We were also thinking about universally recognizable signs or symbols across any sort of border. Like laughter and a smile, which as far as I know always signifies happiness. How about different ways of greeting other people, especially those people we already know. It pretty much always involves some sort of physical contact, either touching hands, shaking or otherwise, embracing each other, a form of kissing, or some combination of all of the three. That’s all that I remember, but if you can think of any let me know. Or if you have any corrections for me, I would always appreciate that too.
Okay time to wrap it up. Casablanca this weekend was fun, it was good to get out of Rabat. More on that trip later, including pictures of the inside of the incredible Hassan II mosque (3rd largest mosque in the world). This weekend we have our big excursion around the country for a week, which we are all very excited for! Just 8 americans, our Moroccan RD (probably several drivers and guides), and the open road. Fez, Marrakesh, dessert camel rides, Gnaouwa musical performances (descendents of slaves who have retained that as their cultural identity), and more. It should be a blast.

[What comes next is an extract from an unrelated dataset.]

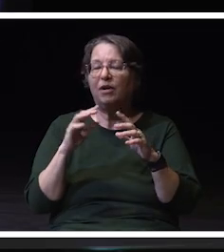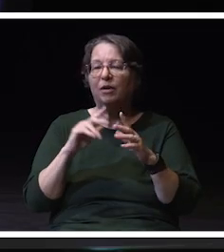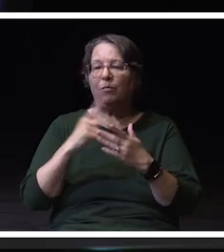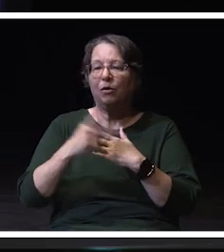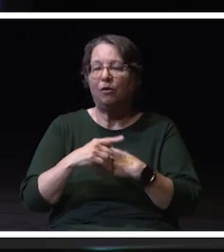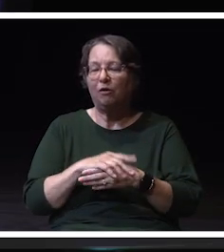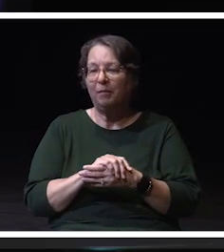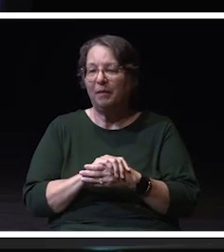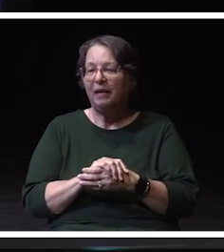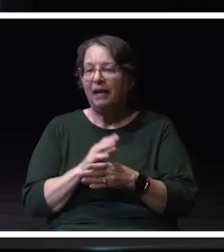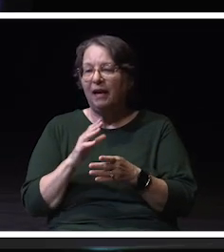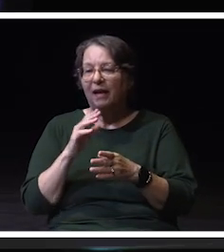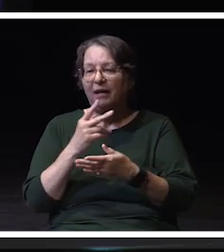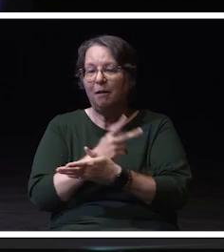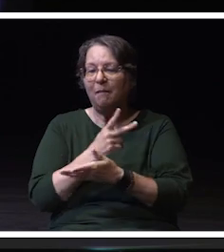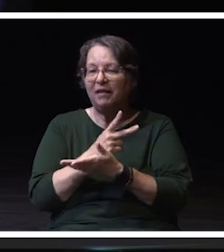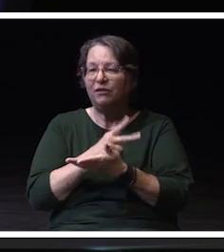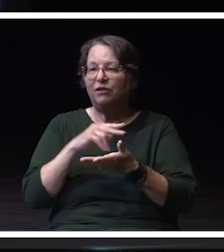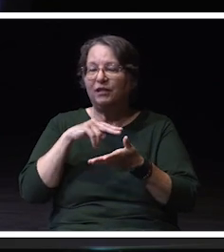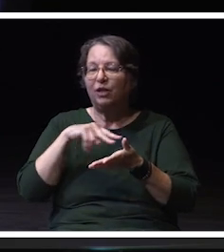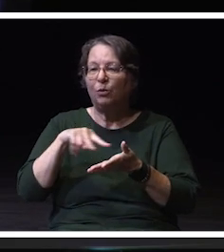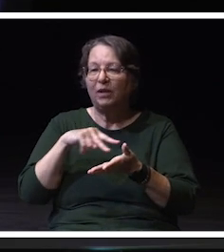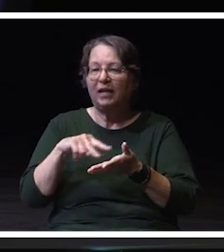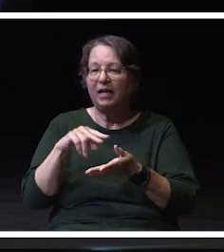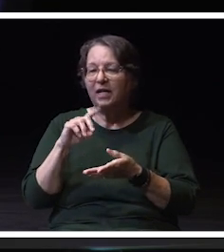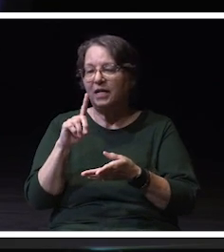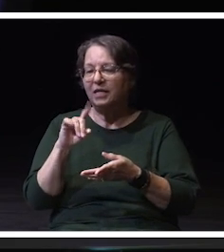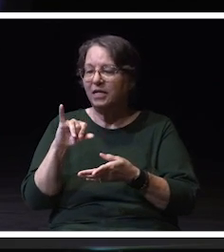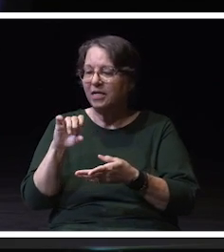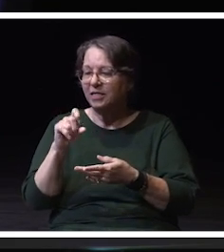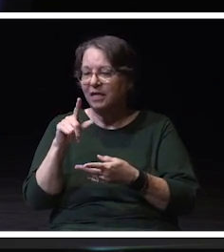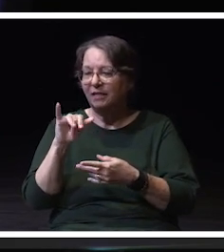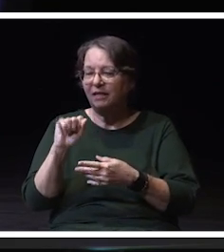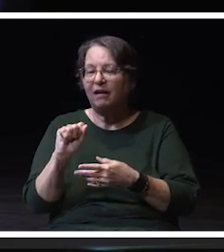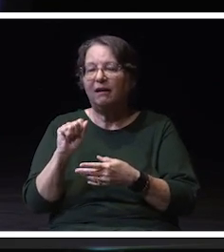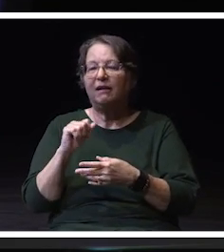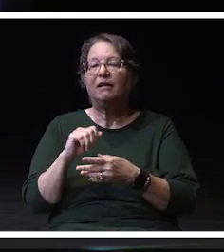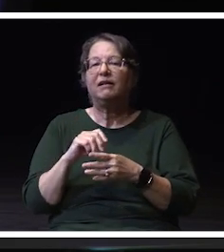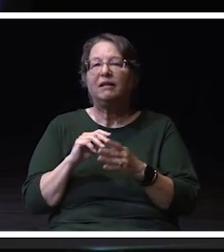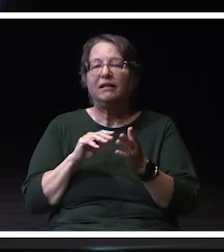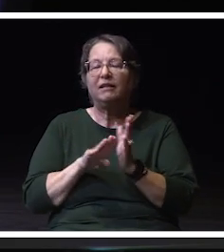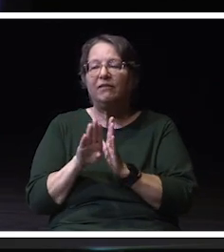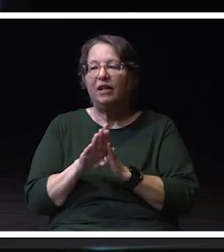Developed collaboratively by curriculum and instruction and special education.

The man next to me is smoking and listening to American pop music out loud in the internet café, including the artist known as Lady Gaga. I know she’s talented, but I thought I would escape her by coming to Morocco. Apparently that is not possible. I miss craisins, teddies peanut butter, chocolate covered pretzels, and all of you! Also Boston, 30 glenville avenue #1, riding Maeve (my shiny purple bike), Rhonda the Honda, Artemis, Birdy, Athena, Preston, and Crystabel. Okay Ma’salam, bislemah, love and goodbye.